__What needs to be done__:
In the comments on the Apple Watch, what does the conventional wisdom say its taptic feedback will essentially be similar to?

__Study text__:
--- --- ---


  2. With messages arriving as haptic tapping on my wrist, I need not even look at my watch when eating dinner with others, or driving a car. Next, if I could manipulate my heartbeat rate to send a message back…..

  3. Oh come one, it is one thing to say it will ease communication
    but another thing entirely to suggest artificial touch will
    do the same as physical touch. physical touch is reward for
    socialization of the group.

    Life is designed by Evolution.
    You can fool it by having artificial light (cancer), artificial touch
    but there are consequences for them.

    Sun is good for the body as Vitamin D is produced where as
    artificial light affects the sleep cycle thus causing cancer when
    the body doesn’t get to clean up the mess. Computer and LED
    lights are even more problematic because of blue color.

    medicine is empirical science. So all those studies apply
    in the narrowest of margins.

    Humans were designed 4 millions years ago in plains of Africa. This is the reason humans have most cancer of any species of animal.

    1. As someone who has studied biology and evolution intimately, I get the impression that you are confusing intrinsic motivators with extrinsic ones and are using this mis-understanding to reinforce your worldview of neo-luddism.

      Evolution works in mysterious ways. In this case it is through chemical feelings of oxytocin that kinship and bonding are formed. Its one of the most robust and well-researched “empirical science” findings we have, and our understanding of ‘touch’ is only getting deeper. We’ve been studying this kind of social sciences since the at least the 1960’s: and we’ve only grown from there.

      For example, if we were designed by evolution to make babies, why do we use condoms? Its because the intrinsic motivation that evolution ‘designs’ into us is to get pleasure from sex. That sex makes babies is more just a coincidental effect – an extrinsic motivator that leads to this aspecting being reinforced through natural selection and other mechanisms of evolution.

      Touch is the same way:

  4. Ben, first, my compliments on a well-considered, well-written, well-edited article.

    And, I agree. The more I think about the Apple Watch the more I think it will be a “sleeper” hit. An instance of people not knowing what they want until after they experience it; and I think the taptic feedback has not been well interpreted by the press. I think Apple’s vernacular in describing it has come across as hyperbole, with the conventional wisdom being that it will be essentially similar to a vibrating phone.

--- --- ---

__Record excerpts__:
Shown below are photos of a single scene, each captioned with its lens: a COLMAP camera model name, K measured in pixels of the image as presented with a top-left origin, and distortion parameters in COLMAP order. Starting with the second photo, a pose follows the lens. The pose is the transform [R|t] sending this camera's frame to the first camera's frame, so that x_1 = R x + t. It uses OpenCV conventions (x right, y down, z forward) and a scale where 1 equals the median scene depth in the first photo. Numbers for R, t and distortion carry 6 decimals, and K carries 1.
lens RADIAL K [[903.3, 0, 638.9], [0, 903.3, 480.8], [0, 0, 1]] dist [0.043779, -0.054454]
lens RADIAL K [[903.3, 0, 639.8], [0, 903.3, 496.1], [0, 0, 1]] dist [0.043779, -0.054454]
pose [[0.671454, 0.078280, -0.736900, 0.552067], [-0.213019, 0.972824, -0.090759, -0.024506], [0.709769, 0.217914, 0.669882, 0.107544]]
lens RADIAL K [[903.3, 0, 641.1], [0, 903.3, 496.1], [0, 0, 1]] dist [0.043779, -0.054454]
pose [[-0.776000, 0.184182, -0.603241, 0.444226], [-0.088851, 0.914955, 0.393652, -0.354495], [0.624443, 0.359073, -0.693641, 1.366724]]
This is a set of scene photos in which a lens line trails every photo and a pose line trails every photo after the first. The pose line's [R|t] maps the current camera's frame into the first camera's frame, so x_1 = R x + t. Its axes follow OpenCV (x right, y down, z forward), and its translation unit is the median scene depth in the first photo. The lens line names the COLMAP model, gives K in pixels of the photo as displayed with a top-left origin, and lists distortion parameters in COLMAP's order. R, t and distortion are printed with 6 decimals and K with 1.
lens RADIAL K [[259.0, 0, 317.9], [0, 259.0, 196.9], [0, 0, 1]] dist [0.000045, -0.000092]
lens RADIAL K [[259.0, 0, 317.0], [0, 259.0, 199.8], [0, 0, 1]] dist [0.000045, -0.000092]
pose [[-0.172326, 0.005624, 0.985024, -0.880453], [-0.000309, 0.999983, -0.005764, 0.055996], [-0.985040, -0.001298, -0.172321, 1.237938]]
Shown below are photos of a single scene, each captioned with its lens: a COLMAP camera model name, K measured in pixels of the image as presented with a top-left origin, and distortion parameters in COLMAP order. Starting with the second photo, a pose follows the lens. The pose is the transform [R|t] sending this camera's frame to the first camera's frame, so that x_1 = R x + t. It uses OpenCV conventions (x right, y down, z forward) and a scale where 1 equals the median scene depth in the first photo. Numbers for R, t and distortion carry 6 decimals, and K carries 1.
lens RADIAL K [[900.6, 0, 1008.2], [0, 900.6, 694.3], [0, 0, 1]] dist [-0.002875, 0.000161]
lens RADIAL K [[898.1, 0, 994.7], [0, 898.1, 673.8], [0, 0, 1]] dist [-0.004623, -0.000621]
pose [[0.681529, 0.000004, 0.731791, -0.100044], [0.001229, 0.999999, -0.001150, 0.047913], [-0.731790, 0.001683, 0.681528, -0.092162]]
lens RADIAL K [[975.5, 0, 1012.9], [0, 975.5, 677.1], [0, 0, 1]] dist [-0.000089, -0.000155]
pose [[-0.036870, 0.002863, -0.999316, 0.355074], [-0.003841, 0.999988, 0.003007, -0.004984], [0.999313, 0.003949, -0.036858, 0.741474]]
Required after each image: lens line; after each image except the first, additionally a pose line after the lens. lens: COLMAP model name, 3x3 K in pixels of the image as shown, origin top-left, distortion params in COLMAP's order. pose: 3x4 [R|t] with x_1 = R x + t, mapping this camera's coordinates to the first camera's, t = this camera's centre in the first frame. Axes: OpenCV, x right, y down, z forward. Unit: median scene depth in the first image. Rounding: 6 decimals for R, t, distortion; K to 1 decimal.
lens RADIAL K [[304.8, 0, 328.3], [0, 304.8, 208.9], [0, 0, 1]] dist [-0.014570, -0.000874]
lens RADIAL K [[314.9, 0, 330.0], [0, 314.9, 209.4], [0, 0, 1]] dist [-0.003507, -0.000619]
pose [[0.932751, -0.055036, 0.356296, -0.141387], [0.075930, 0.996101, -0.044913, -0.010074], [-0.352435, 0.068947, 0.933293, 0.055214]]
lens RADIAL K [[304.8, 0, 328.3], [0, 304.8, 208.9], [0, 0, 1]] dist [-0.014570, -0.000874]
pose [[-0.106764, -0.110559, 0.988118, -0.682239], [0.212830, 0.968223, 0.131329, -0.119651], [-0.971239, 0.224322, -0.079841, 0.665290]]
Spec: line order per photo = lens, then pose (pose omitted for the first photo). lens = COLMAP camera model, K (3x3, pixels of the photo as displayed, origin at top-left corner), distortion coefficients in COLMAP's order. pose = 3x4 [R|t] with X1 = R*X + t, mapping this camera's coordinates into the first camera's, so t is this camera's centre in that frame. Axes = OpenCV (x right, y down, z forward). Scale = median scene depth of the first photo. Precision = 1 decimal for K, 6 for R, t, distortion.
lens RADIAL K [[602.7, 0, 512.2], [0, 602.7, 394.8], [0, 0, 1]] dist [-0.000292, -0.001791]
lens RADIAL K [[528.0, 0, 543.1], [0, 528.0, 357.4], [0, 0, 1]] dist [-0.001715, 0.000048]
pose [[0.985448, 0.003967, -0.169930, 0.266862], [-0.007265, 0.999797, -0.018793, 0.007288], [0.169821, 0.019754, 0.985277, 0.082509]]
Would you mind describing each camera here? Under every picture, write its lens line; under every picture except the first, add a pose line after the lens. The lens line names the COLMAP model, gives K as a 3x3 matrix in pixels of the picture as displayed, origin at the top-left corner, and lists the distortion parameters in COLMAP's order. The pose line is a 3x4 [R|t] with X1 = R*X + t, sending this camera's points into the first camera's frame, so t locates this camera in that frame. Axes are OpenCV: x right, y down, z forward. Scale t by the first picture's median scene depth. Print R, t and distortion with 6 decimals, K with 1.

--- --- ---

__Response below__:
A vibrating phone.